Kevin O'Leary sagte im Build-or-Break-Podcast mit Daniel Lubetzky, dass der verstorbene Apple-Mitbegründer Steve Jobs ihm einst eine einfache Formel für die tägliche Produktivität gab: drei Dinge auswählen, die wichtig sind, und alles andere ignorieren. Der kanadische Unternehmer erklärte, dass diese Regel seine Investitionskarriere und seinen Führungsstil geprägt habe.
Was O'Leary zur Drei-Aufgaben-Regel sagt
Im Interview erklärte O'Leary, dass man „nur drei Dinge pro Tag erledigen muss". Er betonte, dass es sich dabei nicht um grandiose Visionen handele, sondern um die wichtigsten Aktionen, die zuerst abgeschlossen werden müssen. Alles, was stört, nannte er "Rauschen", sei es Small-Talk am Wasserspender oder ein Anruf von der Familie.
Warum das Signal-zu-Rausch-Verhältnis wichtig ist
Laut O'Leary teilen die erfolgreichsten Geschäftsleute die Fähigkeit, Signal von Rauschen zu trennen.

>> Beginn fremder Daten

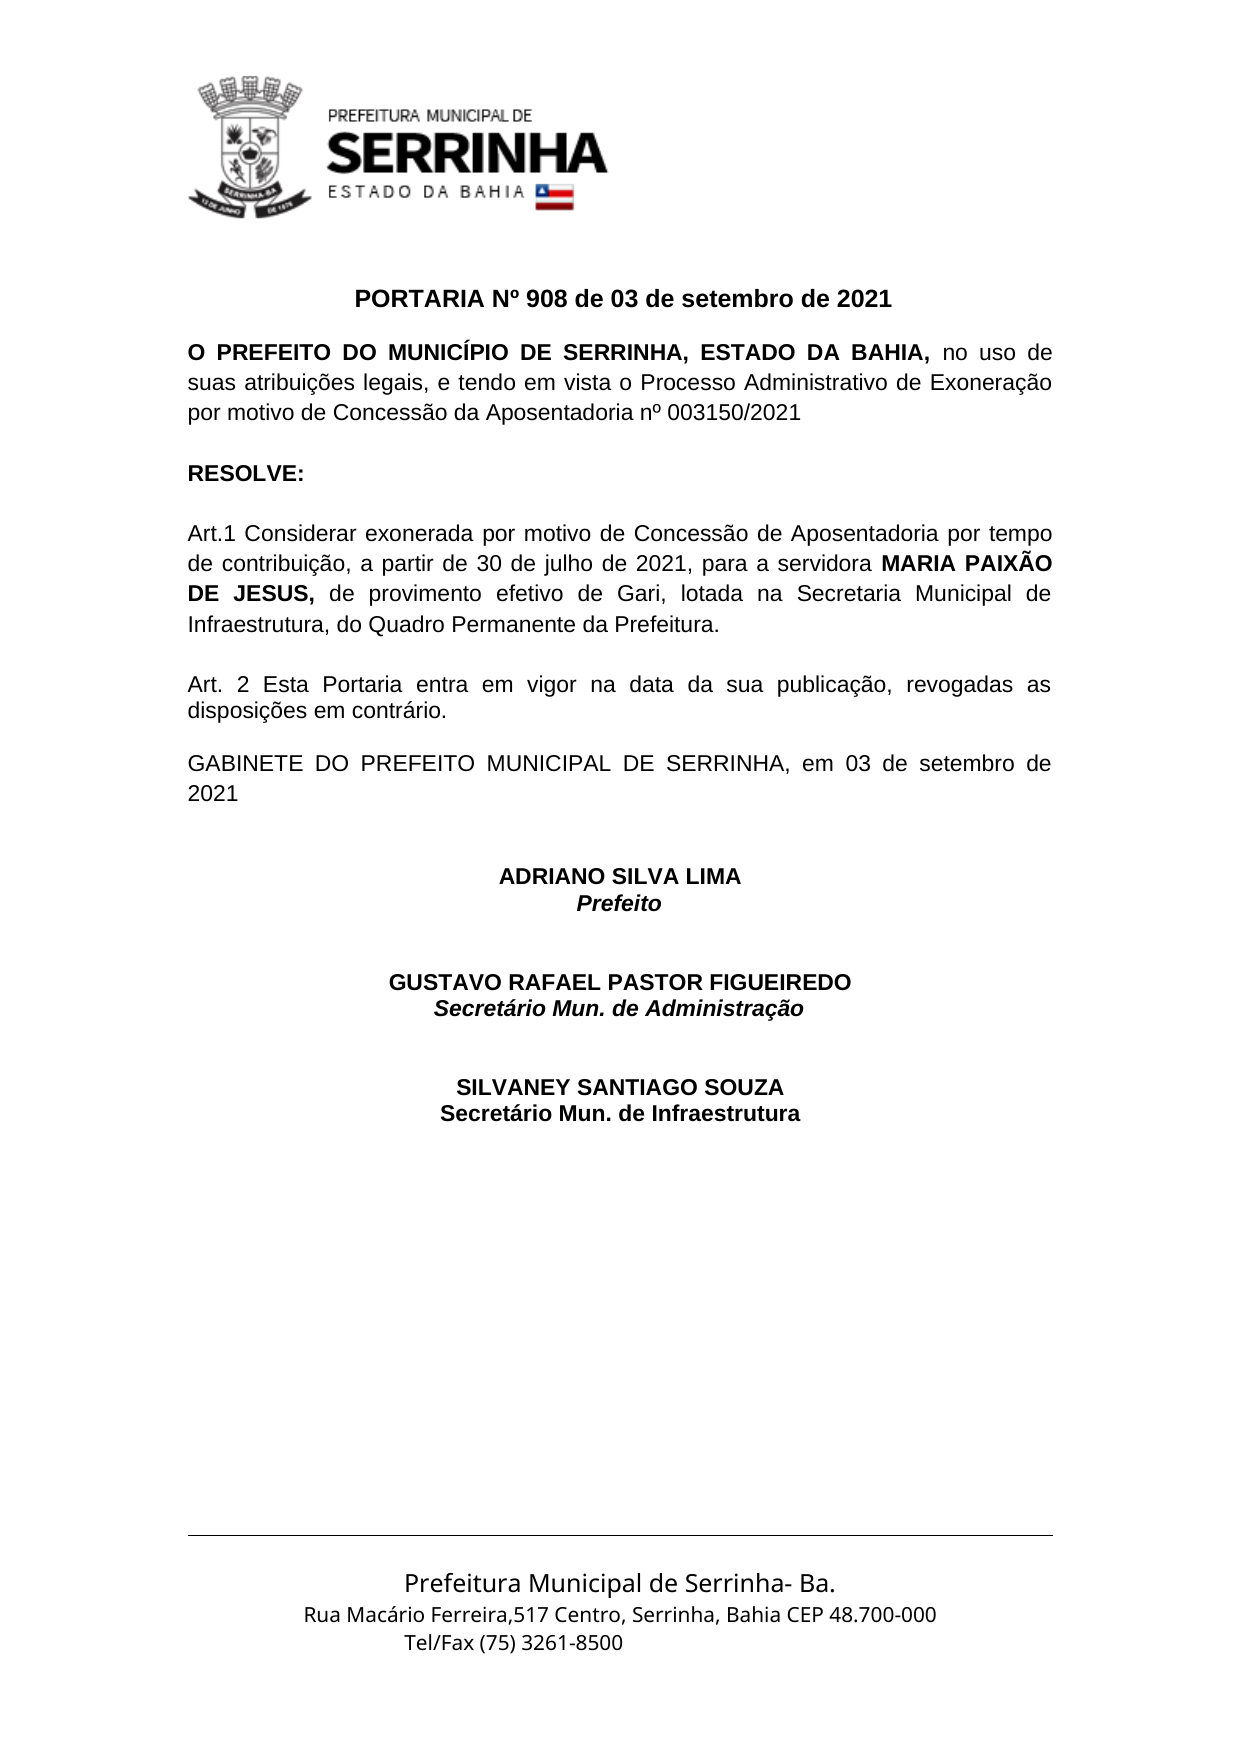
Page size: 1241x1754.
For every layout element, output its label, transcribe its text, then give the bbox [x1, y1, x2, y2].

text PORTARIA Nº 908 de 03 de setembro de 2021 [187, 284, 1053, 312]
text SILVANEY SANTIAGO SOUZA [187, 1074, 1053, 1100]
text Prefeito [187, 889, 1053, 916]
text GUSTAVO RAFAEL PASTOR FIGUEIREDO [187, 969, 1053, 995]
text RESOLVE: [187, 459, 1053, 486]
text ADRIANO SILVA LIMA [187, 863, 1053, 889]
text Secretário Mun. de Administração [187, 995, 1053, 1021]
text Secretário Mun. de Infraestrutura [187, 1100, 1053, 1127]
picture [187, 73, 609, 222]
text Art.1 Considerar exonerada por motivo de Concessão de Aposentadoria por tempo de contribuição, a partir de 30 de julho de 2021, para a servidora MARIA PAIXÃO DE JESUS, de provimento efetivo de Gari, lotada na Secretaria Municipal de Infraestrutura, do Quadro Permanente da Prefeitura. [187, 520, 1053, 637]
text Art. 2 Esta Portaria entra em vigor na data da sua publicação, revogadas as disposições em contrário. [187, 671, 1053, 724]
text GABINETE DO PREFEITO MUNICIPAL DE SERRINHA, em 03 de setembro de 2021 [187, 750, 1053, 807]
text O PREFEITO DO MUNICÍPIO DE SERRINHA, ESTADO DA BAHIA, no uso de suas atribuições legais, e tendo em vista o Processo Administrativo de Exoneração por motivo de Concessão da Aposentadoria nº 003150/2021 [187, 339, 1053, 426]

Er sagte, Jobs habe mit einem 80:20-Signal-zu-Rausch-Verhältnis gearbeitet, ein Fokus, der ihn "extrem schwer zu handhaben" machte, aber auch seine Erfolge vorantrieb. O'Leary nannte ein ähnliches Verhalten von Elon Musk und bemerkte, dass Musk ein Gespräch verlässt, wenn er keinen unmittelbaren Mehrwert erkennt.
„[Musk] will einfach nicht seine Zeit verschwenden, und schauen Sie, was er erreicht hat", sagte O'Leary.
O'Leary ist der Ansicht, dass diese Denkweise einen Führungsstil hart erscheinen lassen kann und Kritiker anzieht. Er argumentiert, dass Kritiker lediglich Rauschen seien, das nicht von den drei täglichen Prioritäten ablenken sollte.
Wie die Denkweise O'Learys Karriere prägte
In den frühen 1990er-Jahren arbeitete O'Leary mit Jobs zusammen, als SoftKey Software Products (später umbenannt in The Learning Company) Lernsoftware für Apple entwickelte. Jobs wies Rückmeldungen von Lehrern und Schülern zurück und bestand darauf, dass allein seine Vision den Erfolg bestimmen würde. O'Leary sagt, diese Erfahrung habe ihm die Bedeutung eines disziplinierten Fokus vermittelt.
Die Lektion erwies sich als profitabel. O'Leary gründete SoftKey 1983 in seinem Keller in Toronto und verkaufte das Unternehmen 1999 an Mattel für 3,7 Milliarden Dollar. Später baute er sich einen Ruf als kompromissloser Investor auf, unterstützte Unternehmen wie Groove Book, Blueland und Basepaws und ist seit 17 Staffeln im Shark Tank als der unverblümte "Mr. Wonderful" zu sehen.
Was als Nächstes für den Unternehmer kommt
O'Leary sagt, er wende die Drei-Aufgaben-Regel weiterhin in all seinen Unternehmungen an und erinnert Gründer daran, dass die Fähigkeit, Ablenkungen zu filtern, eine erlernbare Fähigkeit sei. Er plant, den Ansatz weiterhin in Podcasts und öffentlichen Auftritten zu teilen, in der Hoffnung, dass mehr europäische Gründer eine strengere Signal-zu-Rausch-Disziplin übernehmen.
Indem man sich täglich auf ein paar hochwirksame Aktionen konzentriert, argumentiert O'Leary, können Geschäftsleiter ihre Zeit schützen, Kritik reduzieren und die für langfristigen Erfolg nötige Dynamik aufrechterhalten.